- What is being asked
Write the records below out again exactly as given, with no images.

□ □ □ □ □

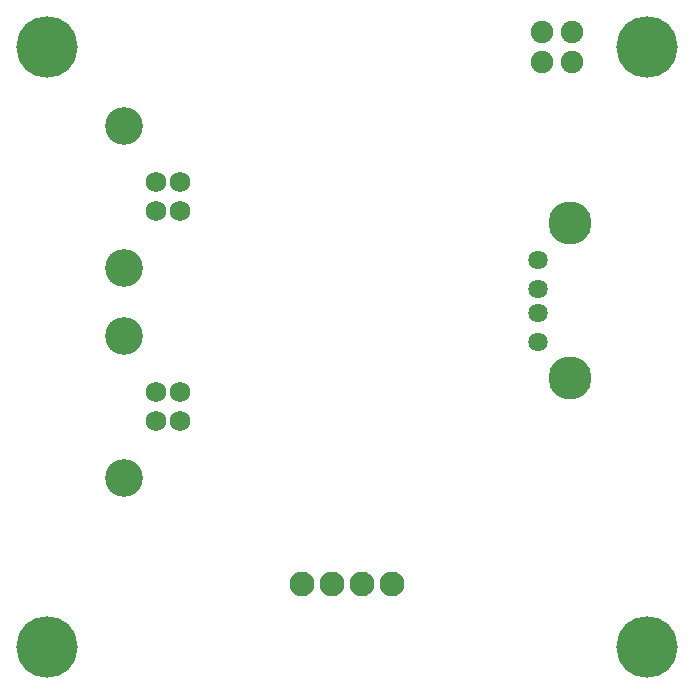
<source format=gbs>
G04 Layer: BottomSolderMaskLayer*
G04 EasyEDA v6.5.34, 2023-09-10 21:38:17*
G04 5915201a24e44bbb9a238a9ce508910a,5a6b42c53f6a479593ecc07194224c93,10*
G04 Gerber Generator version 0.2*
G04 Scale: 100 percent, Rotated: No, Reflected: No *
G04 Dimensions in millimeters *
G04 leading zeros omitted , absolute positions ,4 integer and 5 decimal *
%FSLAX45Y45*%
%MOMM*%

%ADD10C,3.2032*%
%ADD11C,1.7272*%
%ADD12C,1.6342*%
%ADD13C,3.6533*%
%ADD14C,5.2032*%
%ADD15C,2.1016*%
%ADD16C,1.9016*%

%LPD*%
D10*
G01*
X1034508Y4792997D03*
G01*
X1034508Y3588986D03*
D11*
G01*
X1305501Y4065998D03*
G01*
X1305501Y4315985D03*
G01*
X1505501Y4315985D03*
G01*
X1505501Y4065998D03*
D10*
G01*
X1034508Y3014997D03*
G01*
X1034508Y1810986D03*
D11*
G01*
X1305501Y2287998D03*
G01*
X1305501Y2537985D03*
G01*
X1505501Y2537985D03*
G01*
X1505501Y2287998D03*
D12*
G01*
X4533892Y2959092D03*
G01*
X4533892Y3209079D03*
G01*
X4533892Y3409078D03*
G01*
X4533892Y3659090D03*
D13*
G01*
X4804884Y2652082D03*
G01*
X4804884Y3966100D03*
D14*
G01*
X380992Y5460992D03*
G01*
X380992Y380992D03*
G01*
X5460992Y380992D03*
G01*
X5460992Y5460992D03*
D15*
G01*
X3301992Y914392D03*
G01*
X2539992Y914392D03*
G01*
X2793992Y914392D03*
G01*
X3047992Y914392D03*
D16*
G01*
X4571992Y5587992D03*
G01*
X4571992Y5333992D03*
G01*
X4825992Y5333992D03*
G01*
X4825992Y5587992D03*
M02*

</source>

□ □ □ □ □

- Output for this exercise
<source format=gbs>
G04 Layer: BottomSolderMaskLayer*
G04 EasyEDA v6.5.34, 2023-09-10 21:38:17*
G04 5915201a24e44bbb9a238a9ce508910a,5a6b42c53f6a479593ecc07194224c93,10*
G04 Gerber Generator version 0.2*
G04 Scale: 100 percent, Rotated: No, Reflected: No *
G04 Dimensions in millimeters *
G04 leading zeros omitted , absolute positions ,4 integer and 5 decimal *
%FSLAX45Y45*%
%MOMM*%

%ADD10C,3.2032*%
%ADD11C,1.7272*%
%ADD12C,1.6342*%
%ADD13C,3.6533*%
%ADD14C,5.2032*%
%ADD15C,2.1016*%
%ADD16C,1.9016*%

%LPD*%
D10*
G01*
X1034508Y4792997D03*
G01*
X1034508Y3588986D03*
D11*
G01*
X1305501Y4065998D03*
G01*
X1305501Y4315985D03*
G01*
X1505501Y4315985D03*
G01*
X1505501Y4065998D03*
D10*
G01*
X1034508Y3014997D03*
G01*
X1034508Y1810986D03*
D11*
G01*
X1305501Y2287998D03*
G01*
X1305501Y2537985D03*
G01*
X1505501Y2537985D03*
G01*
X1505501Y2287998D03*
D12*
G01*
X4533892Y2959092D03*
G01*
X4533892Y3209079D03*
G01*
X4533892Y3409078D03*
G01*
X4533892Y3659090D03*
D13*
G01*
X4804884Y2652082D03*
G01*
X4804884Y3966100D03*
D14*
G01*
X380992Y5460992D03*
G01*
X380992Y380992D03*
G01*
X5460992Y380992D03*
G01*
X5460992Y5460992D03*
D15*
G01*
X3301992Y914392D03*
G01*
X2539992Y914392D03*
G01*
X2793992Y914392D03*
G01*
X3047992Y914392D03*
D16*
G01*
X4571992Y5587992D03*
G01*
X4571992Y5333992D03*
G01*
X4825992Y5333992D03*
G01*
X4825992Y5587992D03*
M02*

</source>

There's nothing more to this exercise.